### Exercise requirements
The records below need to be printed in full. Keep each one exact.

### Data for processing
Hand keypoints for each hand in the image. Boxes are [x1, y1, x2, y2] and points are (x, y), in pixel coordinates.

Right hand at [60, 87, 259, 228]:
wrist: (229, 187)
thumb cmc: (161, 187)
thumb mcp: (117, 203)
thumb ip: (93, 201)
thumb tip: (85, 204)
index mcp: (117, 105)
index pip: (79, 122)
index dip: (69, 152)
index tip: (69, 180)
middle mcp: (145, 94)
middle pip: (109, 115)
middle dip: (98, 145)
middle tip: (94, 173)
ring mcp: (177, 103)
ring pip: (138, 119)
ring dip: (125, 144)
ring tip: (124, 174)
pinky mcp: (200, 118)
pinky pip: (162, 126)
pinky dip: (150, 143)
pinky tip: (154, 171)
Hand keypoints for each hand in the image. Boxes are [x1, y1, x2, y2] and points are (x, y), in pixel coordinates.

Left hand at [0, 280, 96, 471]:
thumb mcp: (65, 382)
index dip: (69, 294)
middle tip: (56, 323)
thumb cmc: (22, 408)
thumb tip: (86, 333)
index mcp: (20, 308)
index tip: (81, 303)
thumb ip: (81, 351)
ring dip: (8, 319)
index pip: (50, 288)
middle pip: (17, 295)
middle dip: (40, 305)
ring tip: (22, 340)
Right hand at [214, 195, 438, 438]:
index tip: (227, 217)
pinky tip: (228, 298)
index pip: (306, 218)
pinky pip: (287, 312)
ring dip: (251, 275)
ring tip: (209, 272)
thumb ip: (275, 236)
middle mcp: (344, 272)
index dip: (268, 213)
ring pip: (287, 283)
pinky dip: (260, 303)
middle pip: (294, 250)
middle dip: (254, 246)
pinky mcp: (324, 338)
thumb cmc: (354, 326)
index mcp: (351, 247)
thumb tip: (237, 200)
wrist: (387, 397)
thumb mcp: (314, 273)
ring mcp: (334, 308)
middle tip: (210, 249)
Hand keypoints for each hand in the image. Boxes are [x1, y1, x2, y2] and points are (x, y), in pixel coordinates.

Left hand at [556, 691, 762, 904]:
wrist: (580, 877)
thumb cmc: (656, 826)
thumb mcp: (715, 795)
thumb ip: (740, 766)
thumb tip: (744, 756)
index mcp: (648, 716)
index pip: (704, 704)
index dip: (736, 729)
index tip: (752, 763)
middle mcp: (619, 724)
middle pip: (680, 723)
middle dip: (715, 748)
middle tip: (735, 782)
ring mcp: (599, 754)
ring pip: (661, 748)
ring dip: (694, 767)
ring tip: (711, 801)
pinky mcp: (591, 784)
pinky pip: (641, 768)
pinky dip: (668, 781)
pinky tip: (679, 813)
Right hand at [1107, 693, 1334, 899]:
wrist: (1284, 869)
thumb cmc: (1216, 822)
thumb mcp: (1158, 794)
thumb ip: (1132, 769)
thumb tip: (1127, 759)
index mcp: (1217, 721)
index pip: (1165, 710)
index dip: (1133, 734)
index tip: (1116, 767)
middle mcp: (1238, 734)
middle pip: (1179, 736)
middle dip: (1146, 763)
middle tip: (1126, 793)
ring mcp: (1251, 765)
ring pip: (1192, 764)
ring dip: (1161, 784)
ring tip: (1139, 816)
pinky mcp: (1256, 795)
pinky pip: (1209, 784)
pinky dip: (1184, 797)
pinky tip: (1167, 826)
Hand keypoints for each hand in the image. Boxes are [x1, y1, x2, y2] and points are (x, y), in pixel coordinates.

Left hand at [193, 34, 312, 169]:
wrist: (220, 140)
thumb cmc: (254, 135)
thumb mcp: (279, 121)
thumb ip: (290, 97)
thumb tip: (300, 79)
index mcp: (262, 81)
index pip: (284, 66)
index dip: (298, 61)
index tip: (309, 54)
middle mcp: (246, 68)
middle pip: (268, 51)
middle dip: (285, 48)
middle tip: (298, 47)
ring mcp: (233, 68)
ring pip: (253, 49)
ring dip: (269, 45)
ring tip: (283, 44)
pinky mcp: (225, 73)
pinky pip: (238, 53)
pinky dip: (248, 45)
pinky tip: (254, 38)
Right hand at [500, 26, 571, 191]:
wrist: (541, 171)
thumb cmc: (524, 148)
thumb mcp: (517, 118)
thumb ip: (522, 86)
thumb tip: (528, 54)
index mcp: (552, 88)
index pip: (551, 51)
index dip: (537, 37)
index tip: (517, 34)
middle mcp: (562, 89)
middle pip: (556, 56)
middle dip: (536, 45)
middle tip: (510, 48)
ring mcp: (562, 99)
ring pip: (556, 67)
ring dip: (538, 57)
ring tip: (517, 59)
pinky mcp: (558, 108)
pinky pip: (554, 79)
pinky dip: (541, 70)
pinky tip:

### Your response
Hand keypoints for each hand in the image. Boxes are [x1, y1, x2, y2] and points are (x, y), in pixel coordinates.

Right hand at [60, 87, 259, 228]:
wrist: (229, 187)
thumb cmc: (161, 187)
thumb mcp: (117, 203)
thumb ip: (93, 201)
thumb tip: (85, 204)
index mcp: (117, 105)
index pip: (79, 122)
index dip: (69, 152)
index tip: (69, 180)
middle mcp: (145, 94)
middle pip: (109, 115)
middle dip: (98, 145)
middle tip: (94, 173)
ring mcp: (177, 103)
ring pip: (138, 119)
ring dip: (125, 144)
ring tip: (124, 174)
pinky mcp: (200, 118)
pinky pip: (162, 126)
pinky dip: (150, 143)
pinky tip: (154, 171)
Hand keypoints for each hand in the image. Boxes are [x1, y1, x2, y2] and points are (x, y), in pixel coordinates.

Left hand at [0, 280, 96, 471]:
thumb mcp: (65, 382)
index dip: (69, 294)
middle tip: (56, 323)
thumb cmc: (22, 408)
thumb tip: (86, 333)
index mcp: (20, 308)
index tip: (81, 303)
thumb ip: (81, 351)
ring dip: (8, 319)
index pip: (50, 288)
middle pip: (17, 295)
middle dip: (40, 305)
ring tip: (22, 340)
Right hand at [214, 195, 438, 438]:
index tip: (227, 217)
pinky tip: (228, 298)
index pip: (306, 218)
pinky pip: (287, 312)
ring dip: (251, 275)
ring tip: (209, 272)
thumb ip: (275, 236)
middle mcp: (344, 272)
index dip: (268, 213)
ring pip: (287, 283)
pinky dip: (260, 303)
middle pip: (294, 250)
middle dip: (254, 246)
pinky mcp: (324, 338)
thumb cmc: (354, 326)
index mcp: (351, 247)
thumb tip: (237, 200)
wrist: (387, 397)
thumb mcp: (314, 273)
ring mcp: (334, 308)
middle tip: (210, 249)
Hand keypoints for each hand in the image. Boxes are [x1, y1, x2, y2] and points are (x, y), in pixel coordinates.

Left hand at [556, 691, 762, 904]:
wrist: (580, 877)
thumb cmc: (656, 826)
thumb mcp: (715, 795)
thumb ip: (740, 766)
thumb tip: (744, 756)
index mcp: (648, 716)
index pip: (704, 704)
index dip: (736, 729)
index tip: (752, 763)
middle mcp: (619, 724)
middle pip: (680, 723)
middle dip: (715, 748)
middle tip: (735, 782)
ring mcp: (599, 754)
ring pip: (661, 748)
ring dip: (694, 767)
ring tip: (711, 801)
pinky mcp: (591, 784)
pinky pip: (641, 768)
pinky dip: (668, 781)
pinky tip: (679, 813)
Right hand at [1107, 693, 1334, 899]:
wrist: (1284, 869)
thumb cmc: (1216, 822)
thumb mcp: (1158, 794)
thumb ip: (1132, 769)
thumb tip: (1127, 759)
index mcp: (1217, 721)
index pip: (1165, 710)
index dip: (1133, 734)
index tip: (1116, 767)
middle mcp: (1238, 734)
middle pip: (1179, 736)
middle dip: (1146, 763)
middle tip: (1126, 793)
ring mcp: (1251, 765)
ring pip: (1192, 764)
ring dip: (1161, 784)
ring tip: (1139, 816)
pinky mcp: (1256, 795)
pinky pip: (1209, 784)
pinky dip: (1184, 797)
pinky tip: (1167, 826)
Hand keypoints for each hand in the image. Boxes are [x1, y1, x2, y2] and points are (x, y), in pixel coordinates.

Left hand at [193, 34, 312, 169]:
wrist: (220, 140)
thumb cmc: (254, 135)
thumb mcp: (279, 121)
thumb ip: (290, 97)
thumb tip: (300, 79)
index mcp: (262, 81)
index pip: (284, 66)
index dip: (298, 61)
index tip: (309, 54)
middle mcp: (246, 68)
middle pip: (268, 51)
middle dip: (285, 48)
middle tip: (298, 47)
ring mcp: (233, 68)
ring pip: (253, 49)
ring dip: (269, 45)
ring tip: (283, 44)
pinky mcp: (225, 73)
pinky pip: (238, 53)
pinky dip: (248, 45)
pinky tip: (254, 38)
Right hand at [500, 26, 571, 191]:
wrist: (541, 171)
thumb cmc: (524, 148)
thumb mcp: (517, 118)
thumb ip: (522, 86)
thumb tip: (528, 54)
index mcp: (552, 88)
index pip: (551, 51)
index dip: (537, 37)
index tip: (517, 34)
middle mcp: (562, 89)
middle pip: (556, 56)
middle dip: (536, 45)
middle tip: (510, 48)
ring mcp: (562, 99)
ring pip: (556, 67)
ring dip: (538, 57)
ring tip: (517, 59)
pinky mcp: (558, 108)
pinky pip: (554, 79)
pinky dip: (541, 70)
pinky tip:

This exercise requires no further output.